Required work —
Pull out the naming lines of every item below, from kingdom to the last name given, and copy them word for word in their original order.

Record excerpts —
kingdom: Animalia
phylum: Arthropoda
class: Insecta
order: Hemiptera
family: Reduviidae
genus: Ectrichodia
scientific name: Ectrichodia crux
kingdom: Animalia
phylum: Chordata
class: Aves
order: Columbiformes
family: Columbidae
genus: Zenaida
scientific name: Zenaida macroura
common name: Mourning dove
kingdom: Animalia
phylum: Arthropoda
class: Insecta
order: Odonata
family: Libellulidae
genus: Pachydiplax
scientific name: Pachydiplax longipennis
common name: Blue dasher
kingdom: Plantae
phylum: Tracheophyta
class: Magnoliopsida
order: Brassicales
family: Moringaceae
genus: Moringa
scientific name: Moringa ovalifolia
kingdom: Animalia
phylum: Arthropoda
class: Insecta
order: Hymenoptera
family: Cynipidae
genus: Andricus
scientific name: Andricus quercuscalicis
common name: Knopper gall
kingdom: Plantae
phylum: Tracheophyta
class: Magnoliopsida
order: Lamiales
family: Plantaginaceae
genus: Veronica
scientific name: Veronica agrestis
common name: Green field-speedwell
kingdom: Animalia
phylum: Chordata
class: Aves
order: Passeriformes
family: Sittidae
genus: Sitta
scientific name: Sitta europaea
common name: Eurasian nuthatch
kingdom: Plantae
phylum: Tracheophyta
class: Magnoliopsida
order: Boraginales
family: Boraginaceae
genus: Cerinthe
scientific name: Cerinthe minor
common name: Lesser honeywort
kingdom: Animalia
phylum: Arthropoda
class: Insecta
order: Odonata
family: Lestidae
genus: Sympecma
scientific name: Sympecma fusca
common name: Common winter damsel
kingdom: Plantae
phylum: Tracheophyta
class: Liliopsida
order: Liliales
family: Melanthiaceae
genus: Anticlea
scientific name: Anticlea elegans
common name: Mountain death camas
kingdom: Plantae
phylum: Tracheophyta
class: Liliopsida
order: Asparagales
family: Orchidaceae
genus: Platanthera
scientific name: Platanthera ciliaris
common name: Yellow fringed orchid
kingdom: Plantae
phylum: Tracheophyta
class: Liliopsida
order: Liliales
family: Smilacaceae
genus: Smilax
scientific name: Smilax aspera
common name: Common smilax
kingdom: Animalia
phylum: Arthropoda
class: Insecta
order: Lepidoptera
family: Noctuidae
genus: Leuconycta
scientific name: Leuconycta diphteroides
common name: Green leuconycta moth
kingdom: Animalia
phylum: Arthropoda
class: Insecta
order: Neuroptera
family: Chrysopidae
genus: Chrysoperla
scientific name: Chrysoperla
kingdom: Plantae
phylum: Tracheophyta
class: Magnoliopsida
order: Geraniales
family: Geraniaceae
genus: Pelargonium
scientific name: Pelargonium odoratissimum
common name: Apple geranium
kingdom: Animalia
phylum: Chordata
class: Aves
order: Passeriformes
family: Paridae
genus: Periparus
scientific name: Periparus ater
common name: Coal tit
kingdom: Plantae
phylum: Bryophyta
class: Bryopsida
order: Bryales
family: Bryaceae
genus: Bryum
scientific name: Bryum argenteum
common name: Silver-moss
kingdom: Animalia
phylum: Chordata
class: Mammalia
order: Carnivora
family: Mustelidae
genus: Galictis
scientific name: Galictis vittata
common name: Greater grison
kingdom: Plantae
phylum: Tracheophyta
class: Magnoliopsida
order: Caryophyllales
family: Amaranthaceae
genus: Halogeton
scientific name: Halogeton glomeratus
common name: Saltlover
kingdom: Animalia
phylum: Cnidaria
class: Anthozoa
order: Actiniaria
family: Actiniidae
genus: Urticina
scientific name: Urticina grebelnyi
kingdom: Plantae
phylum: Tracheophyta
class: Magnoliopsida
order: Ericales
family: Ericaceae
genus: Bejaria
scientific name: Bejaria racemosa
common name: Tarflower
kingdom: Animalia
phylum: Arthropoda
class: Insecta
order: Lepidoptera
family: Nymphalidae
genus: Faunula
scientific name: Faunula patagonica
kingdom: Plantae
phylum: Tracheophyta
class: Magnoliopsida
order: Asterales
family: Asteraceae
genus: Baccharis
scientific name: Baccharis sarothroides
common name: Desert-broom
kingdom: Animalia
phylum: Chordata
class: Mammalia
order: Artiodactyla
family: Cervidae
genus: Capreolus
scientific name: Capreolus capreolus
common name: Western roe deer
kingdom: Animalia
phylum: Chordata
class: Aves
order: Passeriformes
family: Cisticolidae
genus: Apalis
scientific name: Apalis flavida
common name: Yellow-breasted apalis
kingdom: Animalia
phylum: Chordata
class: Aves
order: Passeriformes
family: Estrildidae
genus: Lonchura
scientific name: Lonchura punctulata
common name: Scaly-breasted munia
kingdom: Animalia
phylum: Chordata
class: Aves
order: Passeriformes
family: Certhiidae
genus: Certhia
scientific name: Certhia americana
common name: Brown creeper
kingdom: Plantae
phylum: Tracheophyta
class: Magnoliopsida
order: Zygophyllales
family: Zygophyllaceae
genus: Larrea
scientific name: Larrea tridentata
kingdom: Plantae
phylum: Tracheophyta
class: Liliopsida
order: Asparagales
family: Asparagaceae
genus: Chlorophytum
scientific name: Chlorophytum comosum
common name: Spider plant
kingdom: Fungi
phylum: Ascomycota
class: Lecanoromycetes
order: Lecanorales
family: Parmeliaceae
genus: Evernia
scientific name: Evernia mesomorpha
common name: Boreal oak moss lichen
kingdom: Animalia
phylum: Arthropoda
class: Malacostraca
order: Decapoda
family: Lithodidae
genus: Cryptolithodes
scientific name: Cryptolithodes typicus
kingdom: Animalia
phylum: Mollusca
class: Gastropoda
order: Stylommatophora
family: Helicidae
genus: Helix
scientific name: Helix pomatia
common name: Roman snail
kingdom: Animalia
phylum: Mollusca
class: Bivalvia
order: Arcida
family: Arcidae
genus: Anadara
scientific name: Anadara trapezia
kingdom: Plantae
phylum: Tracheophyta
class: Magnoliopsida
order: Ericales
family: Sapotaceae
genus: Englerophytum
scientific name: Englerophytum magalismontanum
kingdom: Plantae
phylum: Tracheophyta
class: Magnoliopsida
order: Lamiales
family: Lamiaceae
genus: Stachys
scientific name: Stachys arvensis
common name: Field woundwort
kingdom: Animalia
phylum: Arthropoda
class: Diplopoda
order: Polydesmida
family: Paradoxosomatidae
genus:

Correct response —
kingdom: Animalia
phylum: Arthropoda
class: Insecta
order: Hemiptera
family: Reduviidae
genus: Ectrichodia
scientific name: Ectrichodia crux
kingdom: Animalia
phylum: Chordata
class: Aves
order: Columbiformes
family: Columbidae
genus: Zenaida
scientific name: Zenaida macroura
common name: Mourning dove
kingdom: Animalia
phylum: Arthropoda
class: Insecta
order: Odonata
family: Libellulidae
genus: Pachydiplax
scientific name: Pachydiplax longipennis
common name: Blue dasher
kingdom: Plantae
phylum: Tracheophyta
class: Magnoliopsida
order: Brassicales
family: Moringaceae
genus: Moringa
scientific name: Moringa ovalifolia
kingdom: Animalia
phylum: Arthropoda
class: Insecta
order: Hymenoptera
family: Cynipidae
genus: Andricus
scientific name: Andricus quercuscalicis
common name: Knopper gall
kingdom: Plantae
phylum: Tracheophyta
class: Magnoliopsida
order: Lamiales
family: Plantaginaceae
genus: Veronica
scientific name: Veronica agrestis
common name: Green field-speedwell
kingdom: Animalia
phylum: Chordata
class: Aves
order: Passeriformes
family: Sittidae
genus: Sitta
scientific name: Sitta europaea
common name: Eurasian nuthatch
kingdom: Plantae
phylum: Tracheophyta
class: Magnoliopsida
order: Boraginales
family: Boraginaceae
genus: Cerinthe
scientific name: Cerinthe minor
common name: Lesser honeywort
kingdom: Animalia
phylum: Arthropoda
class: Insecta
order: Odonata
family: Lestidae
genus: Sympecma
scientific name: Sympecma fusca
common name: Common winter damsel
kingdom: Plantae
phylum: Tracheophyta
class: Liliopsida
order: Liliales
family: Melanthiaceae
genus: Anticlea
scientific name: Anticlea elegans
common name: Mountain death camas
kingdom: Plantae
phylum: Tracheophyta
class: Liliopsida
order: Asparagales
family: Orchidaceae
genus: Platanthera
scientific name: Platanthera ciliaris
common name: Yellow fringed orchid
kingdom: Plantae
phylum: Tracheophyta
class: Liliopsida
order: Liliales
family: Smilacaceae
genus: Smilax
scientific name: Smilax aspera
common name: Common smilax
kingdom: Animalia
phylum: Arthropoda
class: Insecta
order: Lepidoptera
family: Noctuidae
genus: Leuconycta
scientific name: Leuconycta diphteroides
common name: Green leuconycta moth
kingdom: Animalia
phylum: Arthropoda
class: Insecta
order: Neuroptera
family: Chrysopidae
genus: Chrysoperla
scientific name: Chrysoperla
kingdom: Plantae
phylum: Tracheophyta
class: Magnoliopsida
order: Geraniales
family: Geraniaceae
genus: Pelargonium
scientific name: Pelargonium odoratissimum
common name: Apple geranium
kingdom: Animalia
phylum: Chordata
class: Aves
order: Passeriformes
family: Paridae
genus: Periparus
scientific name: Periparus ater
common name: Coal tit
kingdom: Plantae
phylum: Bryophyta
class: Bryopsida
order: Bryales
family: Bryaceae
genus: Bryum
scientific name: Bryum argenteum
common name: Silver-moss
kingdom: Animalia
phylum: Chordata
class: Mammalia
order: Carnivora
family: Mustelidae
genus: Galictis
scientific name: Galictis vittata
common name: Greater grison
kingdom: Plantae
phylum: Tracheophyta
class: Magnoliopsida
order: Caryophyllales
family: Amaranthaceae
genus: Halogeton
scientific name: Halogeton glomeratus
common name: Saltlover
kingdom: Animalia
phylum: Cnidaria
class: Anthozoa
order: Actiniaria
family: Actiniidae
genus: Urticina
scientific name: Urticina grebelnyi
kingdom: Plantae
phylum: Tracheophyta
class: Magnoliopsida
order: Ericales
family: Ericaceae
genus: Bejaria
scientific name: Bejaria racemosa
common name: Tarflower
kingdom: Animalia
phylum: Arthropoda
class: Insecta
order: Lepidoptera
family: Nymphalidae
genus: Faunula
scientific name: Faunula patagonica
kingdom: Plantae
phylum: Tracheophyta
class: Magnoliopsida
order: Asterales
family: Asteraceae
genus: Baccharis
scientific name: Baccharis sarothroides
common name: Desert-broom
kingdom: Animalia
phylum: Chordata
class: Mammalia
order: Artiodactyla
family: Cervidae
genus: Capreolus
scientific name: Capreolus capreolus
common name: Western roe deer
kingdom: Animalia
phylum: Chordata
class: Aves
order: Passeriformes
family: Cisticolidae
genus: Apalis
scientific name: Apalis flavida
common name: Yellow-breasted apalis
kingdom: Animalia
phylum: Chordata
class: Aves
order: Passeriformes
family: Estrildidae
genus: Lonchura
scientific name: Lonchura punctulata
common name: Scaly-breasted munia
kingdom: Animalia
phylum: Chordata
class: Aves
order: Passeriformes
family: Certhiidae
genus: Certhia
scientific name: Certhia americana
common name: Brown creeper
kingdom: Plantae
phylum: Tracheophyta
class: Magnoliopsida
order: Zygophyllales
family: Zygophyllaceae
genus: Larrea
scientific name: Larrea tridentata
kingdom: Plantae
phylum: Tracheophyta
class: Liliopsida
order: Asparagales
family: Asparagaceae
genus: Chlorophytum
scientific name: Chlorophytum comosum
common name: Spider plant
kingdom: Fungi
phylum: Ascomycota
class: Lecanoromycetes
order: Lecanorales
family: Parmeliaceae
genus: Evernia
scientific name: Evernia mesomorpha
common name: Boreal oak moss lichen
kingdom: Animalia
phylum: Arthropoda
class: Malacostraca
order: Decapoda
family: Lithodidae
genus: Cryptolithodes
scientific name: Cryptolithodes typicus
kingdom: Animalia
phylum: Mollusca
class: Gastropoda
order: Stylommatophora
family: Helicidae
genus: Helix
scientific name: Helix pomatia
common name: Roman snail
kingdom: Animalia
phylum: Mollusca
class: Bivalvia
order: Arcida
family: Arcidae
genus: Anadara
scientific name: Anadara trapezia
kingdom: Plantae
phylum: Tracheophyta
class: Magnoliopsida
order: Ericales
family: Sapotaceae
genus: Englerophytum
scientific name: Englerophytum magalismontanum
kingdom: Plantae
phylum: Tracheophyta
class: Magnoliopsida
order: Lamiales
family: Lamiaceae
genus: Stachys
scientific name: Stachys arvensis
common name: Field woundwort
kingdom: Animalia
phylum: Arthropoda
class: Diplopoda
order: Polydesmida
family: Paradoxosomatidae
genus:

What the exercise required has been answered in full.